I had an amazing childhood. The teen years... well, we won't get into that now, but those years before the onset of puberty were a thing of beauty.
I grew up in the 1980s and '90s, so I grew up with most of the modern conveniences. I am the first generation of kids who had the Internet. I had a television in my bedroom when I got older, and a VCR, too. Most of my friends had gaming consoles and cable TV. I say this because, although kids now may have better graphics and better technology, my childhood wasn't as fundamentally different from my kids' childhood as my parents was from mine, or even more so, my father-in-law's 1940s upbringing. It's a difference in degree, rather than a difference in kind, and I am actually a little stricter than my parents were about technology. Surprisingly, or maybe not, technology is not what my childhood memories are made of.
When I was a kid we spent whole weeks playing beneath the bowers of a group of bushes that grew together on the "shores" of a dry rockbed we called (and I still call) the Rock River. It was our mansion, and the holes between the trunks were the various rooms. In front of it there was a flat-topped boulder that served as our kitchen, and nearby, a boulder with two indentations that functioned as seats for our rock car. I once tried to convince my mother to let me sleep out there for a week. If only she would give me a little money, I pressed her, I would buy myself a loaf of bread and some peanut butter and live like the Boxcar Children in humble, independent simplicity. She was not swayed.
When we tired of life at the "mansion," we would pack up shop and move to the "cabin," a retaining wall under a pine tree, near the pond, with a manhole cover that functioned nicely as our kitchen table. The view was better, if the accommodations, a bit more rustic, and the elderly German lady who lived on the top of the hill, Mrs. Kovash, would sometimes give us cookies, or invite us in to watch her knit and play with her parakeets, Cocoa and Nico. She knit hats for orphans and sometimes for us, and talked a great deal about her family back home in East Germany. This was before the wall came down. We had a cookie lady at the mansion as well, but she moved to a nursing home when I was still quite young, and I can't remember her name. I only remember that she always had windmill shaped cookies.
I could go on all day, telling stories of lemonade stands and bike parades, of the time we decided to try jumping off of Gala's second story deck onto some cushions and got our butts handed to us by our parents, or of the epic water balloon war the older boys waged one summer, and let us participate in. I could tell about the time, in high school, when we decided to build a luge track, or the time we stuffed a model boat with so many fire crackers we made glass on the beach. There were the times we spent at the treehouse at Geneva's, or in the canoe, or that birthday of hers when we camped in the basement. In my memory it is like one long, never-ending summer day.
We had long stretches of time on our hands, and we were rarely ever bored. "Only boring people get bored," my mother used to tell me. My mom did not suffer whining gladly. If we whined at her that we were bored, the whining was the problem she dealt with, not the lack of stimulation. And, as it turns out, she was right. Nature abhors a vacuum. In the absence of constant entertainment from either mother or electronics, we got busy making our own fun. We got creative and we got resourceful. As an adult, I have never liked television all that much because it simply isn't as interesting to me as what goes on in my own imagination.
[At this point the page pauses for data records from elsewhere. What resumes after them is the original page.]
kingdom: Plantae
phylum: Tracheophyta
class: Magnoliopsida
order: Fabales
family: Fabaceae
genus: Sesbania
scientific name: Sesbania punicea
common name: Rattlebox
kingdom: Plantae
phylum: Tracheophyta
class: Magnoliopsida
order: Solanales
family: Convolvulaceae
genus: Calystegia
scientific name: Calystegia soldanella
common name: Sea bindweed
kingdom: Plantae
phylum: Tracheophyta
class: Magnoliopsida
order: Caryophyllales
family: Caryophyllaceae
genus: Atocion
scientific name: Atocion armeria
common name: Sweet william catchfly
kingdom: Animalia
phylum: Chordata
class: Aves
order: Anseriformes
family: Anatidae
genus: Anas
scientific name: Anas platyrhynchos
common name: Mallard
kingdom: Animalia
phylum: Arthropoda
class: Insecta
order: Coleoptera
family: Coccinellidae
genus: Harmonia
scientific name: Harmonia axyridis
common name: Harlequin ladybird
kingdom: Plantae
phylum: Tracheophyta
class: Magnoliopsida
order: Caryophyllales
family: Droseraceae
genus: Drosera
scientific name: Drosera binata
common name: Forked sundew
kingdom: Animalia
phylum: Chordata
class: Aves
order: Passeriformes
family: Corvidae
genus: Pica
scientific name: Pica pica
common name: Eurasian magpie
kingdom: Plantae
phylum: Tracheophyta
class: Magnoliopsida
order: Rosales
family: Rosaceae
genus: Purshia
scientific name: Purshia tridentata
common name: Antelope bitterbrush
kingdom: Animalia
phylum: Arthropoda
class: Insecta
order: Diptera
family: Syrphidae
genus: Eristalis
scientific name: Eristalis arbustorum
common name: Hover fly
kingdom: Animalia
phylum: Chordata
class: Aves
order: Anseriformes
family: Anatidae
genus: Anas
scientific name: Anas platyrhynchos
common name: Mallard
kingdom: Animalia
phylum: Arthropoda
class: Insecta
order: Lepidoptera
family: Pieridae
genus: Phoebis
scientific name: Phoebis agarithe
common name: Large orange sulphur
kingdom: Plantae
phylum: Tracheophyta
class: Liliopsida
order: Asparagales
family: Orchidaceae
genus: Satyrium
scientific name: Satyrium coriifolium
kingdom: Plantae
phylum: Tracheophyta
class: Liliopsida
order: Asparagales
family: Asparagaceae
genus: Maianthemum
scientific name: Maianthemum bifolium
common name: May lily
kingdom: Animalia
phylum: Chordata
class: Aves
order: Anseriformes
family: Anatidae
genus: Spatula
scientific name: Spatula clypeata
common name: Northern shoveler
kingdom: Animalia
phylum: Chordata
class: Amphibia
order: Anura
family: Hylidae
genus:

That is what I am aiming for with my own kids, to turn down the noise of entertainment and the demands of life and give them space to think and to be. Make no mistake, I have high expectations of my kids. We are not laying around in our pajamas doing nothing all day. Well, not everyday, anyway. We have work to do, and work should be attended to diligently and thoroughly, but equally as important as a strong work ethic is a strong commitment to genuine leisure. A little boredom is a good thing. Instead of letting restlessness take hold of you and demand ever bigger and flashier entertainment, take the time to tinker with your guitar, or write that story that is floating around in your head. Build an imaginary world and lead your imaginary army in battle against the forces of evil. Catch a fish, plant a seed, Or write a sonnet. Take a nap. (Seriously, kids. Please take a nap.) Design a machine to ship packages from one end of the room to the other. Set up an obstacle course for your brothers and see how high they can climb the walls.
Oh, wait. No. Don't do that. Just don't tell me you are bored.